Life slows down for guys like Crosby. A scruffy-looking man who I would guess is in his late 50s, he doesn't make much of a first impression, but he's one of those dudes who can strike up a conversation with just about anyone. And dhe had a lot to say in our 10-minute talk Monday morning as I waited for the pilot car to lead me and about 15 others through the work zone. I'm a journalist, so I let him ramble, the whole time cursing myself for not having my recorder handy. The only reason he stopped talking was because the pilot car started heading north again and I had to leave. So wrapped up in our talk he actually didn't even realize it was time for me to go. I think we both felt bad the conversation had to end - he loves to talk, I love to listen.

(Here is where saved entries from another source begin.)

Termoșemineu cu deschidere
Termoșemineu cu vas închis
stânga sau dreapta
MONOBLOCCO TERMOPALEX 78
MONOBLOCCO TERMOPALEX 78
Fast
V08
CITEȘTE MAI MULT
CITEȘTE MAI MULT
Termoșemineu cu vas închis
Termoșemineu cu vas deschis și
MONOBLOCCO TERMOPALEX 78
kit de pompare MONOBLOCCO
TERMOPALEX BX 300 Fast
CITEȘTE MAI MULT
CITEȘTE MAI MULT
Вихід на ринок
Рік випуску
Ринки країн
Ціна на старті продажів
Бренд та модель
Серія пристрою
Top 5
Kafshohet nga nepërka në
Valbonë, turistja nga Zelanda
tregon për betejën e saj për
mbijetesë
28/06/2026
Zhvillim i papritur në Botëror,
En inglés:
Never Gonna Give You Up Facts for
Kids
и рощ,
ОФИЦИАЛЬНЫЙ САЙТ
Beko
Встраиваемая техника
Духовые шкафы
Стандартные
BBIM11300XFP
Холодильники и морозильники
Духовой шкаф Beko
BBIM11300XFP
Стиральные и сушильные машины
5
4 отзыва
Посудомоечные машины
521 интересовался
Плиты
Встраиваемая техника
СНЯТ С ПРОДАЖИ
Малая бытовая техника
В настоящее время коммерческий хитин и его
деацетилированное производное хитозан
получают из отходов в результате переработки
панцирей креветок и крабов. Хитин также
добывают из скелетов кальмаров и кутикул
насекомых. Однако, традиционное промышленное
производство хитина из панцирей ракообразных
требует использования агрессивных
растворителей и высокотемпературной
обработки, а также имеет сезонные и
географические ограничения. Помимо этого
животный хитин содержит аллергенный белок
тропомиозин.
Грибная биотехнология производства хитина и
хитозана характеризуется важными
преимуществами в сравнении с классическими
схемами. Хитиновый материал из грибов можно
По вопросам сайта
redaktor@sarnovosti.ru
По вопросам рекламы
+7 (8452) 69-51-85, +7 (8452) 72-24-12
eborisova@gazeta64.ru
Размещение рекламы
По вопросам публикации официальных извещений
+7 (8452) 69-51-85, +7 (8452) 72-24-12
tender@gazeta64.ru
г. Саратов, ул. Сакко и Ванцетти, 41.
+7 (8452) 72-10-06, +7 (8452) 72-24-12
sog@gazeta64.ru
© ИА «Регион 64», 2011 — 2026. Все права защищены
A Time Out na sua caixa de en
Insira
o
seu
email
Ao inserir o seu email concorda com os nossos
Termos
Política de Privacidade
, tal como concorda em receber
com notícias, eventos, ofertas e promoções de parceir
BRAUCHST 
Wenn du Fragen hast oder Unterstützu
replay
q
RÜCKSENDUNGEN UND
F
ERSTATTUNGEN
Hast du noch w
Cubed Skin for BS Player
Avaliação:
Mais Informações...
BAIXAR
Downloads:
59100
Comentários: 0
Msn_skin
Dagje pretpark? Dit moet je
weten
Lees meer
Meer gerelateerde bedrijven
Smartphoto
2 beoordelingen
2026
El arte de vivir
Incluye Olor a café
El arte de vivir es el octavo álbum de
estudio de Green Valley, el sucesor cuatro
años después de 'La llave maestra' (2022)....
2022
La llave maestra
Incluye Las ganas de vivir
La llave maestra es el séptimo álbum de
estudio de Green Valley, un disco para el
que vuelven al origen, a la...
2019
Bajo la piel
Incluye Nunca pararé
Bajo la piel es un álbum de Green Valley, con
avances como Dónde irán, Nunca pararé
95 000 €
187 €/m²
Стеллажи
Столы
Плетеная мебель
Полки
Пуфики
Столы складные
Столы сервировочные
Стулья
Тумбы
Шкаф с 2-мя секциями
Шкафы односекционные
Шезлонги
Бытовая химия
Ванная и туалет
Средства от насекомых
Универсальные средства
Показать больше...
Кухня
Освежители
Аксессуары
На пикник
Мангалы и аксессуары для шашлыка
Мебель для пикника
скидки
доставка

Time to flip the sign though.
We - he - talked about his job, politics, road work, his grandkids and ice fishing (that's when his face lit up). He said he had saved up enough money doing his thankless job that he was able to buy himself a new fish house. He ice fishes near his real home by Alexandria during the off-season (road crews take winters off) and is one of those die-hards who can sit out in a fish house long enough to forget what day it is.
Why am I writing about Crosby? Well, for starters, he's my kind of people - more Duck than Dynasty. He lives in his van during the road construction season. IN HIS VAN. He's the guy who plays Santa at Christmastime. He's the guy you call an "Old SOB" without fear of offending him. He's the guy at the bar you WANT to sit next to.
And he's the guy, who in a span of about 10 minutes, was able to cure my case of the Mondays.